**To do**. The entries below are to be repeated exactly, and their pictures left out.

** Data for this task follows **

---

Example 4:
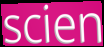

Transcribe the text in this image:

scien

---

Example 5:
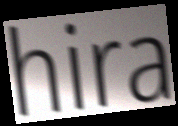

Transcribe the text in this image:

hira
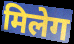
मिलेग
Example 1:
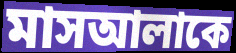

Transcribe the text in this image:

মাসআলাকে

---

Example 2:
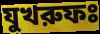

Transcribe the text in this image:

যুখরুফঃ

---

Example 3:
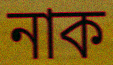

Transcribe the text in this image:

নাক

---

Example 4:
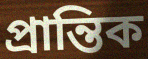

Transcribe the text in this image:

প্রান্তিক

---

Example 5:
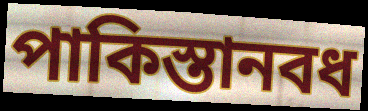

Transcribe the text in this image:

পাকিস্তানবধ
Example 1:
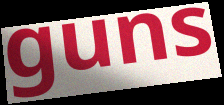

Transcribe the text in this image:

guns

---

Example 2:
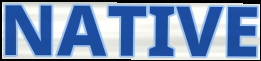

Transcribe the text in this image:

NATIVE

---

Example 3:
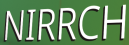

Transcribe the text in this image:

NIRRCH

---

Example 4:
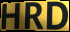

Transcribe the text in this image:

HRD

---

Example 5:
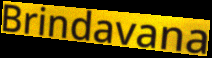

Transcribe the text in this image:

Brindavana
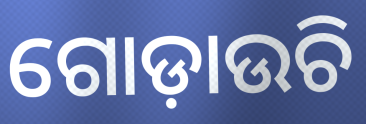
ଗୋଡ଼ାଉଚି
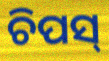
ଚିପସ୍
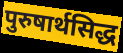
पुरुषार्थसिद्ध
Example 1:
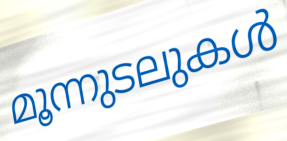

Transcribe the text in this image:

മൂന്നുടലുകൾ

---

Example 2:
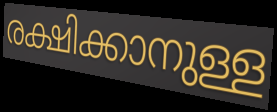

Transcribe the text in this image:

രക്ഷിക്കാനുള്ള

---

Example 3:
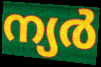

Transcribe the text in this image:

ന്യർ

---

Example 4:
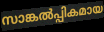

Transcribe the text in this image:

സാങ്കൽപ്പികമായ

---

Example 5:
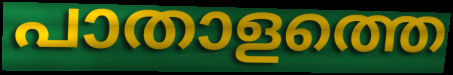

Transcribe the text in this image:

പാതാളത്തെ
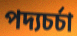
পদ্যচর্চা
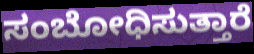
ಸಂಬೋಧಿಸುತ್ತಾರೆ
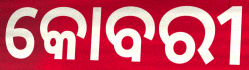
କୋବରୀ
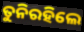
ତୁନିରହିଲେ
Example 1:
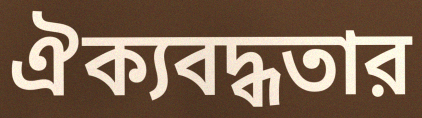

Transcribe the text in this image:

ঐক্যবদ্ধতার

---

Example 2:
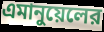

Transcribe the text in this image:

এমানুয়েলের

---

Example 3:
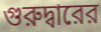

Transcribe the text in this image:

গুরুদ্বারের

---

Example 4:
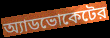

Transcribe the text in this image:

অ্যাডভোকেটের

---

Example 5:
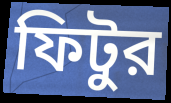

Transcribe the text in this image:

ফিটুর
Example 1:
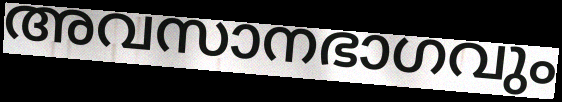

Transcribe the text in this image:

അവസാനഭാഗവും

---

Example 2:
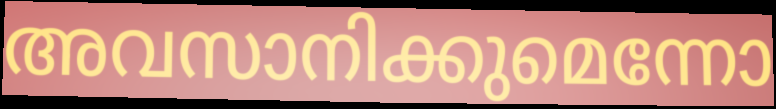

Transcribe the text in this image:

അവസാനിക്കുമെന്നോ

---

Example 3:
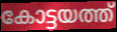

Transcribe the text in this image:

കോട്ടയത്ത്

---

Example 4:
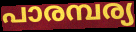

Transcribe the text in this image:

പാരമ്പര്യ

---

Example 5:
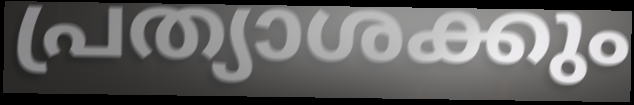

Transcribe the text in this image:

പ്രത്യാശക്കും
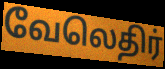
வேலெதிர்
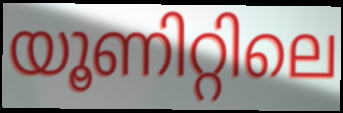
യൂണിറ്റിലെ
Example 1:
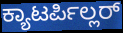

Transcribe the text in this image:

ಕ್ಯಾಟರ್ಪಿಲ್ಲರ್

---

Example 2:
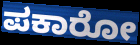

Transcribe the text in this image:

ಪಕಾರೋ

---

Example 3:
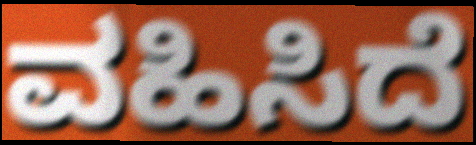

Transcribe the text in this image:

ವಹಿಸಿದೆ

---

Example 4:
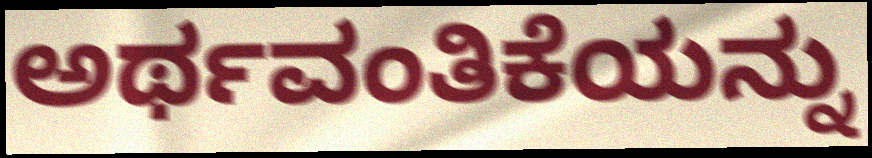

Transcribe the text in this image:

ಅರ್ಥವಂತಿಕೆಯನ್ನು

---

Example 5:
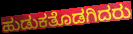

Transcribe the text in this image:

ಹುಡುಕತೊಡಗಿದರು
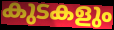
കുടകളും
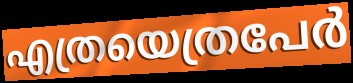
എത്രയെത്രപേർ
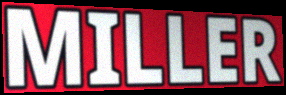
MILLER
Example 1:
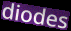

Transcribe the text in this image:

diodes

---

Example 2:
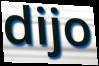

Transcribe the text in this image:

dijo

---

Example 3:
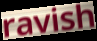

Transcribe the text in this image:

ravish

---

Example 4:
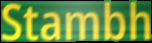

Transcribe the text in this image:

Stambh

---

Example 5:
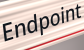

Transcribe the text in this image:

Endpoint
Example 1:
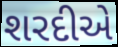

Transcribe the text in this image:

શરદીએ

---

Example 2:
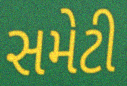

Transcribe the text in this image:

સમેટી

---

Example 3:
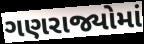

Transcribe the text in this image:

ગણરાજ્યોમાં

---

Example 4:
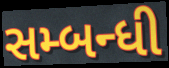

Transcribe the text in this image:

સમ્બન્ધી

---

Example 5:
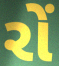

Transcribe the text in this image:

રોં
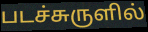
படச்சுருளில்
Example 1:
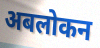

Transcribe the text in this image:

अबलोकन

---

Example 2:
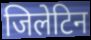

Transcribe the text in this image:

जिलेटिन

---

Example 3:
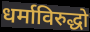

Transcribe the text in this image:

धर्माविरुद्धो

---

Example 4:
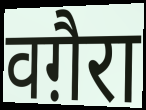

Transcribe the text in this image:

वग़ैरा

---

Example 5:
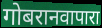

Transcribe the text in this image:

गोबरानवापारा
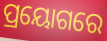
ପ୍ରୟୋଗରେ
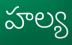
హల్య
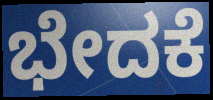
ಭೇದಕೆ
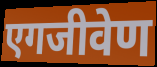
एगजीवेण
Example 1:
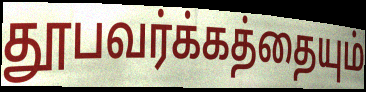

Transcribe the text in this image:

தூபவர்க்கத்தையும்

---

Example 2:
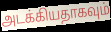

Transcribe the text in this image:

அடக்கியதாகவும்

** End of Data for this task **

**Answer for the task**.
---

Example 4:

Transcribe the text in this image:

scien

---

Example 5:

Transcribe the text in this image:

hira
मिलेग
Example 1:

Transcribe the text in this image:

মাসআলাকে

---

Example 2:

Transcribe the text in this image:

যুখরুফঃ

---

Example 3:

Transcribe the text in this image:

নাক

---

Example 4:

Transcribe the text in this image:

প্রান্তিক

---

Example 5:

Transcribe the text in this image:

পাকিস্তানবধ
Example 1:

Transcribe the text in this image:

guns

---

Example 2:

Transcribe the text in this image:

NATIVE

---

Example 3:

Transcribe the text in this image:

NIRRCH

---

Example 4:

Transcribe the text in this image:

HRD

---

Example 5:

Transcribe the text in this image:

Brindavana
ଗୋଡ଼ାଉଚି
ଚିପସ୍
पुरुषार्थसिद्ध
Example 1:

Transcribe the text in this image:

മൂന്നുടലുകൾ

---

Example 2:

Transcribe the text in this image:

രക്ഷിക്കാനുള്ള

---

Example 3:

Transcribe the text in this image:

ന്യർ

---

Example 4:

Transcribe the text in this image:

സാങ്കൽപ്പികമായ

---

Example 5:

Transcribe the text in this image:

പാതാളത്തെ
পদ্যচর্চা
ಸಂಬೋಧಿಸುತ್ತಾರೆ
କୋବରୀ
ତୁନିରହିଲେ
Example 1:

Transcribe the text in this image:

ঐক্যবদ্ধতার

---

Example 2:

Transcribe the text in this image:

এমানুয়েলের

---

Example 3:

Transcribe the text in this image:

গুরুদ্বারের

---

Example 4:

Transcribe the text in this image:

অ্যাডভোকেটের

---

Example 5:

Transcribe the text in this image:

ফিটুর
Example 1:

Transcribe the text in this image:

അവസാനഭാഗവും

---

Example 2:

Transcribe the text in this image:

അവസാനിക്കുമെന്നോ

---

Example 3:

Transcribe the text in this image:

കോട്ടയത്ത്

---

Example 4:

Transcribe the text in this image:

പാരമ്പര്യ

---

Example 5:

Transcribe the text in this image:

പ്രത്യാശക്കും
வேலெதிர்
യൂണിറ്റിലെ
Example 1:

Transcribe the text in this image:

ಕ್ಯಾಟರ್ಪಿಲ್ಲರ್

---

Example 2:

Transcribe the text in this image:

ಪಕಾರೋ

---

Example 3:

Transcribe the text in this image:

ವಹಿಸಿದೆ

---

Example 4:

Transcribe the text in this image:

ಅರ್ಥವಂತಿಕೆಯನ್ನು

---

Example 5:

Transcribe the text in this image:

ಹುಡುಕತೊಡಗಿದರು
കുടകളും
എത്രയെത്രപേർ
MILLER
Example 1:

Transcribe the text in this image:

diodes

---

Example 2:

Transcribe the text in this image:

dijo

---

Example 3:

Transcribe the text in this image:

ravish

---

Example 4:

Transcribe the text in this image:

Stambh

---

Example 5:

Transcribe the text in this image:

Endpoint
Example 1:

Transcribe the text in this image:

શરદીએ

---

Example 2:

Transcribe the text in this image:

સમેટી

---

Example 3:

Transcribe the text in this image:

ગણરાજ્યોમાં

---

Example 4:

Transcribe the text in this image:

સમ્બન્ધી

---

Example 5:

Transcribe the text in this image:

રોં
படச்சுருளில்
Example 1:

Transcribe the text in this image:

अबलोकन

---

Example 2:

Transcribe the text in this image:

जिलेटिन

---

Example 3:

Transcribe the text in this image:

धर्माविरुद्धो

---

Example 4:

Transcribe the text in this image:

वग़ैरा

---

Example 5:

Transcribe the text in this image:

गोबरानवापारा
ପ୍ରୟୋଗରେ
హల్య
ಭೇದಕೆ
एगजीवेण
Example 1:

Transcribe the text in this image:

தூபவர்க்கத்தையும்

---

Example 2:

Transcribe the text in this image:

அடக்கியதாகவும்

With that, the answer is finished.